My scar from my skin cancer is healing very well.  It is better than I could have imagined!  I am very happy. 

 Everyone needs a batman in their life!
 And a baby with a cat on their heads!  Thank you Facebook messenger!!!
 BBQing at Mimi and Papa's.
 Holding on to Hope while parenting on difficult days.
Bella had the opportunity to take a Mandarin lesson through a company called Lingo Bus.  It is a partner company with the one I work for VIPKID.  She loved it!  She is obsessed with Chinese culture.  She loves Panda's, Chinese food and learning people's names in Chinese.  I heart her so!
We've been selling pizza cards as a fundraiser for 4h.  This is our new mini rex rabbit.  She is super soft.
Papa and Mimi took Luke this last weekend for an overnight at their house.  They also took him golfing!  I am hoping that Luke will be able to join the high school golf team in a couple of years.  He really loves it and I think it would be very good for him.
Finally two of my kids promoted grades/classes on Sunday!  Bella moved up to the first grade class.  And Luke graduated out of children's church on Sunday mornings.  He is now going to be a helper for the younger kids classes.  Grace is excited as well because she gets to begin going to youth group.  Tonight is her first night!

Sunday, June 11, 2017

Week #22 @ The Dahlhouse

Week #22 started off with a holiday.  I enjoyed some down time after my big birthday bash.  We recently purchased some new patio furniture and I must say I really LOVE it.  I've also served as mediator for about a bazillion badminton games.  I hate sitting out, but my arm isn't in badminton shape right now (darn scar from my skin cancer). 
I had this FABOULOUS idea to take the kids shopping at the mall.  We hadn't been to the mall in awhile, and Luke needed new shoes, and my kids generally love going to the mall.  I should have known.  I should have remembered...shoe shopping for Luke is not for the faint of heart.  Everything has to fit precisely or NO GO!  It took two hours, six shoes stores, one container of baby puffs, package of crackers, and a few bad words muttered under my breath before he located the "perfect" shoe.  Sensory disorders are a real thing! 
After Mark came and took the baby home (and I purchased him a new outfit because he peed through his clothes and little prepared me didn't pack him an extra outfit) I took the olders out to sushi.  Oh my word!!!! They loved it!!! 
 This beauty!  Twelve years going on twenty!
 The aftermath of the sushi feast!
This is a book I am thinking about ordering.  My therapist (yes I have one) recommends it.  I am always looking to shape my parenting into ways that meet my children where they are. 
We purchased a gizmogadget watch/phone for the kids.  Luke loses things all.the.time. and we wanted him to be able to be more independent.  This is amazing device.  It even had a GPS locator in it.  Safety is big with us!
We enjoyed the kids' student led conferences.  They each had the opportunity to present some of their best work from the school year.  It was very meaningful, and we are incredibly proud of our three children.  PS... I don't have a picture of Grace's conference because I had to take Bella to the bathroom and held Matthew the entire time.  I try...I try.  We celebrated with lunch at Red Robin which I have no picture of because I spent most of the time praying that we would survive the lunch with Matthew.  He is at that age where everything is difficult.

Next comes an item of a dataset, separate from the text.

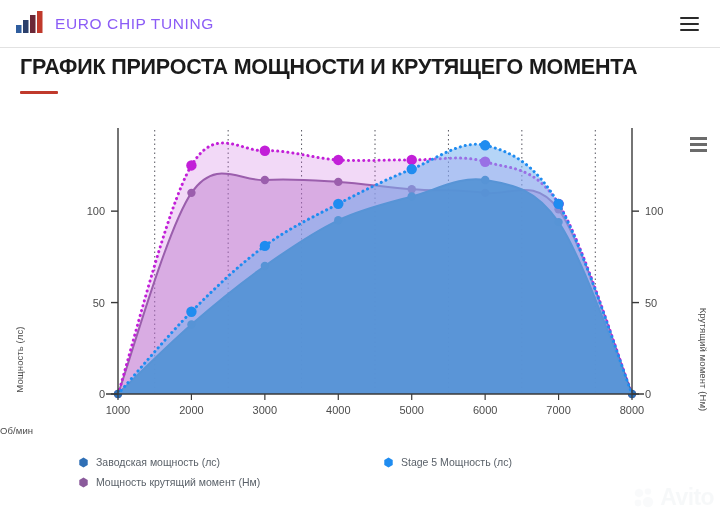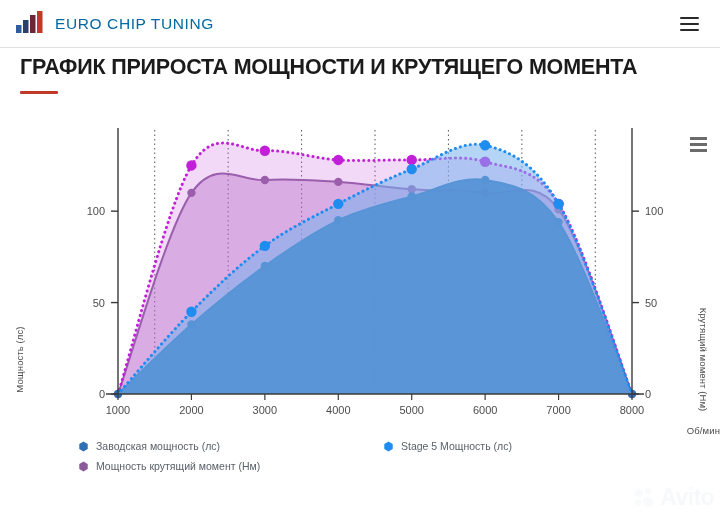"EURO CHIP TUNING" .brand-name { color: #0369a1 -> #8b5cf6 }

Friday evening we celebrated the end of the school year with the annual Lion Palooza.  We had never been before, but enjoyed an evening of face paint, bouncy houses, dunk tanks and silly string.  We were able to hear from the school's superintendent that they just purchased land and will be building a new campus soon. 



Saturday we had 4h and enjoyed the time with our bunnies.  In the next couple of weeks we will be adding another bun-bun to our crew.